La gênante position de la Caisse

une réglementation et une commission uniques des valeurs mobilières

AMF - Québec inc. VS Toronto inc.



C’est d’une étonnante désolation. La Banque Nationale et la Laurentienne adoptent le silence des pleutres, disions-nous il y a quelques jours. Eh bien, la Caisse de dépôt aussi…
Les épithètes commencent à manquer pour qualifier la réaction de Québec inc. face à la volonté d’Ottawa d’imposer aux provinces une réglementation et une commission uniques des valeurs mobilières.
Rappelons-le, dans l’état actuel du dossier, cela veut dire, à terme, la disparition de l’Autorité des marchés financiers du Québec, l’une des dernières entités symboliques de la finance québécoise. Cela veut aussi dire la perte et la migration vers Toronto d’un nombre indéterminé d’emplois spécialisés.
Il y a quelques jours, l’Association des banques canadiennes émettait un communiqué pour appuyer le projet. Le lendemain, face aux interrogations d’Argent, la Nationale et la Laurentienne se voyaient forcer de nuancer et indiquaient qu’elles souhaitaient demeurer neutres dans le débat.
L’idée nous est venue de poser la question à la Caisse de dépôt.
Réponse : « La Caisse ne veut pas se prononcer ».
Nous en sommes donc là.
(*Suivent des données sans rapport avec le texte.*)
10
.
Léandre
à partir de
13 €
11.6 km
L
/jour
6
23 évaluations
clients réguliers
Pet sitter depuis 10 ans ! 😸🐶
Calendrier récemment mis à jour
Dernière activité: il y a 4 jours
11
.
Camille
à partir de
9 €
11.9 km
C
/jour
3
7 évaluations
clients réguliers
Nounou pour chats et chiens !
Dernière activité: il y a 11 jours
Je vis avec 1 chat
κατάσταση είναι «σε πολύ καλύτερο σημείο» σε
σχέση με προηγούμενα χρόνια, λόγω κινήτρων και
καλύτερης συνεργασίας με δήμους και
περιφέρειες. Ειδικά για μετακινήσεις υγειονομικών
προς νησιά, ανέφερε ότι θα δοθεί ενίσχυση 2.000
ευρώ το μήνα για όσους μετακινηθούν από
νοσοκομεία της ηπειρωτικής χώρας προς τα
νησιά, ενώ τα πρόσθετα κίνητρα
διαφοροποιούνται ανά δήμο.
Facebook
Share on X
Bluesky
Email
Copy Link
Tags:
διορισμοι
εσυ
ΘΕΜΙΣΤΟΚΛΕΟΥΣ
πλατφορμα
L’acteur financier le plus important au Québec, celui qui a pour mission de veiller au développement économique de la province, refuse de prendre position et de faire contrepoids aux banques canadiennes qui font lobby pour Bay Street.
Pourtant, pendant ce temps, le Mouvement Desjardins n’hésite pas, lui, à dire qu’il favorise le cadre actuel.
Desjardins croit notamment que le système passeport offre plus de sensibilité régionale et n’est pas sûr que, sans une commission des valeurs propre au Québec, il aurait été en mesure de mettre en place Société Capital régional et coopératif Desjardins. Depuis sa fondation au début des années 2000, cette société a investi près de 500 M$ dans 227 entreprises, coopératives et fonds et croit avoir aidé à la création ou au maintien de 30 000 emplois.
Il ne s’agit pas encore une fois de dire que le projet d’une réglementation et d’une commission uniques est saugrenu. Une seule entité offrirait plus de souplesse sous certains aspects (des décisions urgentes). On s’assurerait d’une réglementation uniforme, particulièrement dans le produit dérivé où il semble y avoir des positions divergentes sur ce qui doit et ne doit pas être réglementé. Au chapitre des coûts d’exploitation on pourrait sans doute économiser dans quelques dédoublements
Ce qu'on perd et ce qu'on gagne
Il s’agit cependant de jauger ce que le Québec gagne et ce qu’il perd.
Après que la Bourse de Montréal ait été avalée par Toronto, l’on met en jeu la dernière entité symbolique de la finance montréalaise et un certain nombre de ses emplois. C’est beaucoup à perdre, pour peu à gagner. Il serait surprenant que les économies d’échelle d’une entité unique soient élevées, le système actuel offre en effet des coûts de fonctionnement comparables à ceux aux États-Unis. Quant à la qualité de la réglementation canadienne sur les valeurs mobilières, elle est déjà au deuxième rang mondial, selon l’OCDE.
Il ne s’agit pas non plus de faire de la question un débat fédéralistes/souverainistes. Si le fédéral indiquait qu’il entend installer le siège social de la future commission unique à Montréal, il y aurait alors un renversement de position.
Il y a un peu plus d’un an, alors qu’il participait à un débat sur la question, l’ancien président de la Bourse de Montréal, Pierre Lortie, avait développé une argumentation fort intéressante pour le maintien du système actuel.
Le conseil d’administration de la Caisse - auquel siègent Michael Sabia (chef de direction), Robert Tessier (président), Elisabetta Bigsby, Claudette Carbonneau, Louise Charrette, Jocelyne Dagenais, Pierre Fitzgibbon, Michel Lavigne, Jean-Pierre Ouellet, Réal Raymond, Ouna Sananikone et André Trudeau - aurait avantage à l’inviter pour pousser sa réflexion.
Dans l’intérim, la position de la Caisse est gênante.